Il s’arrêta, agacé. « Pourquoi l’aurais-je fait ? Ce mariage était une formalité. Garde la tête sur les épailles. »
« Nous sommes mariés », tentai-je de lui rappeler, la voix tremblante.
Son rire glaça l’air. « Le mariage n’est qu’un contrat. Tu n’es qu’une Luna sans loup, une obligation. Ne cherche pas plus loin. »
Alors que je restais là, abandonnée, le souvenir de notre jour de noces me revint.
Je me revoyais devant le miroir de la suite nuptiale, ma robe blanche m’enveloppant. Lana fit son entrée. « Serenna, tu es radieuse ! »
« Si seulement ta mère pouvait te voir », ajouta-t-elle, émue.
Je souris faiblement. « Elle aurait été fière. Merci d’être là pour moi, Lana. »
« Tu feras une Luna magnifique. Derec a beaucoup de chance. »
La porte s’ouvrit brusquement. Derec me toisa. « Une Luna sans loup en robe de mariée. Le spectacle est pathétique. »
Lana s’interposa. « Ça suffit, Derec. Elle n’a pas besoin d’un loup pour être ta Luna. »
« Vraiment ? » ricanat-il. « Tu y crois sincèrement ? »
« Il est de mauvais augure que les mariés se voient avant la cérémonie. Sors. »
« Mauvais augure ? » ricana-t-il. « Le pire m’est déjà arrivé en devant l’épouser. »
Ses mots me transpercèrent. J’avais espéré de la bienveillance en ce jour, mais je ne recevais que mépris.
« Sors, Derec », ordonna Lana. « Laisse-la préparer ce moment. Occupe-toi ailleurs. »
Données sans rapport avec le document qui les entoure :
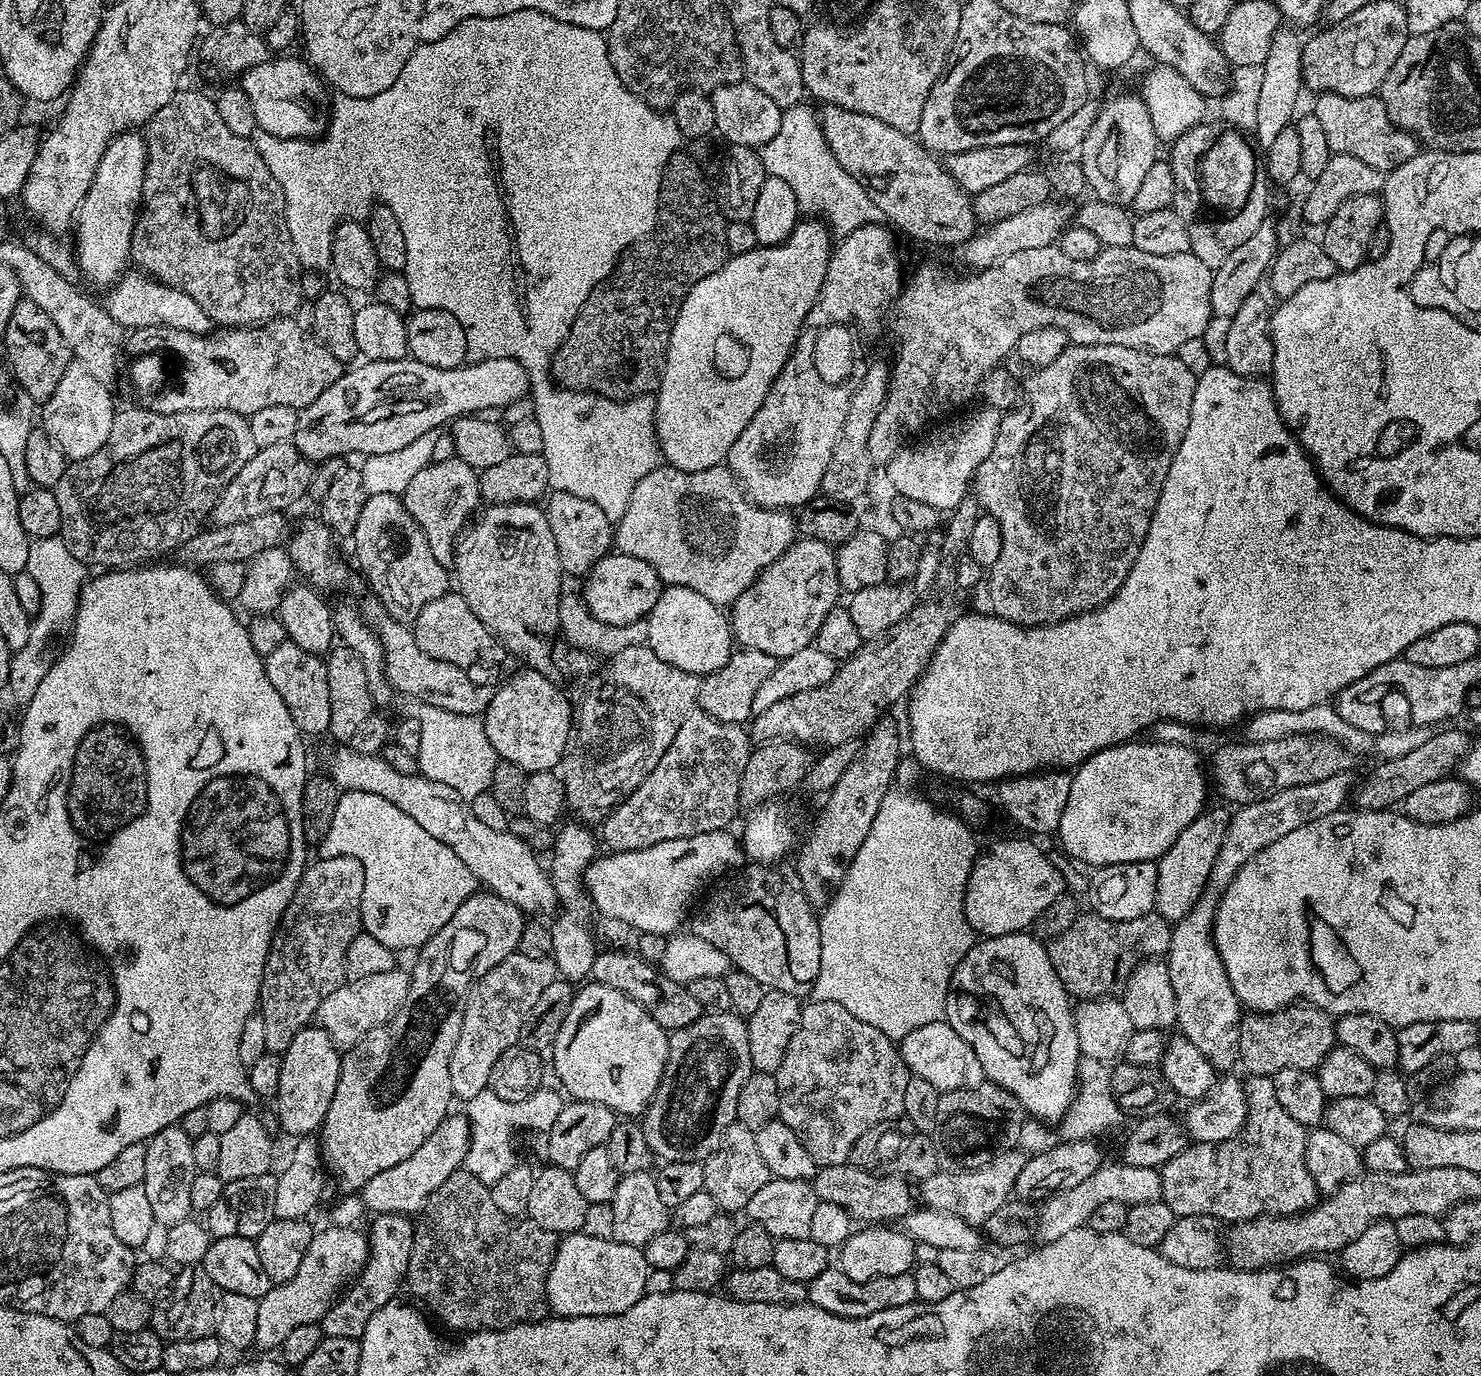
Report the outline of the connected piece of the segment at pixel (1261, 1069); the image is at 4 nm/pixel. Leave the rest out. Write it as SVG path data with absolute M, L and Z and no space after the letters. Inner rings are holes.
M1289 1006L1287 1008L1279 1008L1276 1012L1253 1012L1245 1015L1240 1022L1240 1058L1239 1063L1244 1064L1245 1073L1254 1076L1275 1076L1278 1070L1286 1070L1287 1068L1297 1068L1298 1070L1313 1071L1322 1062L1322 1058L1326 1058L1326 1054L1330 1054L1332 1048L1337 1047L1336 1043L1336 1025L1333 1017L1327 1012L1323 1012L1321 1008L1311 1006Z

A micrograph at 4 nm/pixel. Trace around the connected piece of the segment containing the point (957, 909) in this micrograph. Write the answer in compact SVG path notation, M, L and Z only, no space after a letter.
M899 786L889 790L886 798L882 798L882 806L878 806L878 815L874 817L874 822L870 826L870 834L866 834L866 842L862 842L858 854L854 854L854 862L850 862L850 870L846 874L842 886L818 916L820 937L822 938L822 962L818 970L818 978L810 993L811 999L838 1002L842 1006L846 1006L846 1010L850 1010L850 1014L854 1014L854 1018L882 1030L882 1034L886 1034L891 1040L897 1042L903 1040L906 1034L918 1030L918 1026L926 1026L930 1022L945 1019L944 1007L948 997L950 978L954 974L958 962L962 962L962 958L966 958L966 954L978 939L976 933L972 931L970 922L966 922L964 913L966 882L970 878L970 870L978 855L976 836L972 833L975 831L959 816L951 811L948 812L935 808L926 797L919 796L916 792L907 792L906 789L899 788Z

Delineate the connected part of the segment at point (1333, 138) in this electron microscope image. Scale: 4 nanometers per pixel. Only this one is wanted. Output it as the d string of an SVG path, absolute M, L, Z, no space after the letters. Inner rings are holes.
M1322 92L1315 99L1314 111L1333 154L1350 154L1350 158L1359 158L1361 162L1366 162L1366 166L1374 166L1374 170L1385 174L1416 156L1416 137L1390 122L1390 114L1386 114L1386 106L1379 95L1346 98L1337 92Z

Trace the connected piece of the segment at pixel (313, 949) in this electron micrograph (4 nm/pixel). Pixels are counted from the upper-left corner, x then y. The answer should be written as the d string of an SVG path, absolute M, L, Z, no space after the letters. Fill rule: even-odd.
M349 856L314 860L305 867L294 890L294 898L290 898L280 919L280 927L272 936L272 945L266 958L258 1005L258 1015L262 1018L266 1033L266 1052L284 1053L290 1042L294 1042L294 1034L313 1023L318 1006L322 1006L322 998L326 998L326 994L334 994L334 990L345 983L346 950L350 950L350 942L354 942L362 930L360 907L366 882L362 862Z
Il lui jeta un regard noir avant de tourner les talons. « N’imagine pas que je jouerai jamais le mari attentionné. Tu resteras la Luna sans loup qu’on utilise. »
Point de vue de Serenna
— Derec est où ? demandai-je à un des gammas en approchant du domaine, feignant la nonchalance pour masquer la tension dans ma voix.
— Il... il déjeune avec Orelia, répondit-il en détournant les yeux, mal à l’aise, comme s’il venait d’annoncer une nouvelle qu’il aurait préféré taire.
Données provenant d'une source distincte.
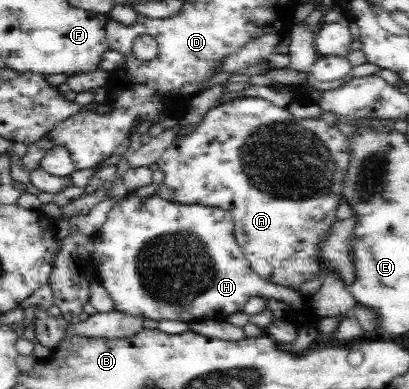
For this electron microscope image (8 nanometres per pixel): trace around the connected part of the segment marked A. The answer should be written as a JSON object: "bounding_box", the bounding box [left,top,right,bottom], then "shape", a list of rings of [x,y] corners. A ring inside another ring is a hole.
{"bounding_box":[155,97,350,291],"shape":[[[260,97],[235,98],[211,107],[198,125],[193,126],[187,134],[176,138],[172,146],[164,151],[162,157],[155,163],[158,165],[158,169],[164,173],[164,179],[162,183],[157,185],[155,194],[162,199],[178,204],[200,204],[228,210],[234,220],[235,231],[233,235],[236,237],[237,243],[244,253],[244,258],[250,264],[252,271],[260,277],[260,280],[274,283],[280,287],[292,287],[292,290],[299,291],[302,283],[308,283],[315,279],[322,280],[325,276],[325,271],[322,269],[325,265],[323,253],[320,251],[331,237],[334,223],[338,221],[336,211],[338,211],[338,206],[343,203],[341,188],[344,187],[344,175],[348,173],[350,163],[349,140],[349,136],[340,132],[336,126],[329,125],[322,118],[318,120],[298,119],[292,116],[287,107],[278,107],[271,101]]]}

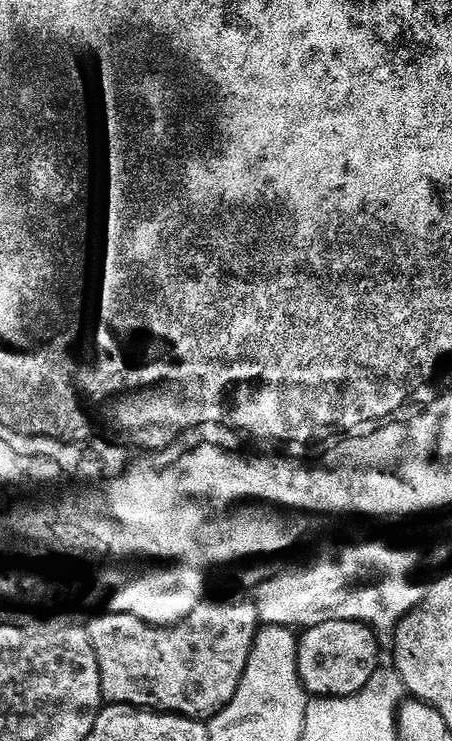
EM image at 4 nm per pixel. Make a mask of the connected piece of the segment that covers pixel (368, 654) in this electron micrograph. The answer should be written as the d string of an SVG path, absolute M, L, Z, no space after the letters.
M354 620L322 622L299 637L298 666L304 691L312 698L346 698L358 694L381 667L377 633Z

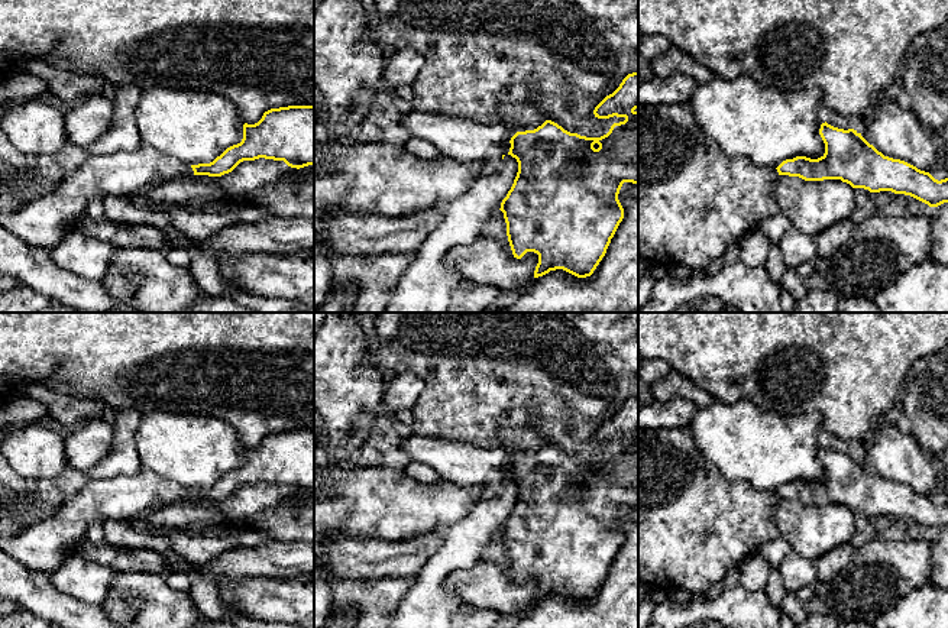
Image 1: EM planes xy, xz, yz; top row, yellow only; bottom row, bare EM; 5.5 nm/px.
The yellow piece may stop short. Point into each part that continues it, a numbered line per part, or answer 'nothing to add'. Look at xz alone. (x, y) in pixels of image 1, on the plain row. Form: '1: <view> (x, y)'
1: xz (458, 462)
La veille, Derec n’était pas rentré après notre dispute passionnée. Je m’étais endormie en espérant le trouver à mes côtés au réveil, mais son côté du lit était froid. J’avais voulu croire qu’il finirait par venir, qu’en m’impliquant davantage dans mes fonctions de Luna, je gagnerais peut-être un peu de son respect.
Ce matin, j’avais donc parcouru les rapports, visité les fermes, pris le rôle qu’on attendait de moi, convaincue que, d’une manière ou d’une autre, il finirait par me remarquer. Mais à la place, j’avais appris qu’il partageait un repas avec Orelia.
Un sourire ironique se forma sur mes lèvres. — Intéressant, dis-je en laissant échapper un rire sans joie. Il ne déjeune jamais avec moi.
Le gamma se tortilla sur place avant de murmurer : — L’Alpha a... ses priorités.
— Bien sûr, soufflai-je, en me détournant. La colère me brûlait la gorge. J’aurais voulu hurler, lui demander pourquoi il me traitait comme si j’étais invisible. Mais le poids de ma rage ne faisait que me rappeler à quel point je me sentais insignifiante à ses yeux.
Quand j’entrai dans la salle à manger, Orelia était déjà là, installée à côté de lui. Trop proche. Son sourire arrogant se fixa aussitôt sur moi. Derec, lui, ne leva même pas la tête. Je pris place face à eux, décidée à ne pas céder un pouce de terrain.
— Oh, tu es enfin là, lança Orelia d’un ton sucré.
— Ça te dérange ? répliquai-je sans ciller.
Elle esquissa un rire léger, faux comme son regard. — Non, pas du tout. Je trouve juste fascinant que la “Luna parfaite” soit incapable de retenir l’attention de son mari.
Je pris sur moi pour ne pas réagir. L’oméga me tendit une assiette, et je la remerciai d’un signe de tête, ignorant Orelia.
Mais elle ne comptait pas s’arrêter là. — Allons, Serenna, tu sais bien qu’il ne t’aime pas, pas vrai ? Tu es juste... pratique.
Derec releva les yeux un instant, puis retourna à son repas sans un mot.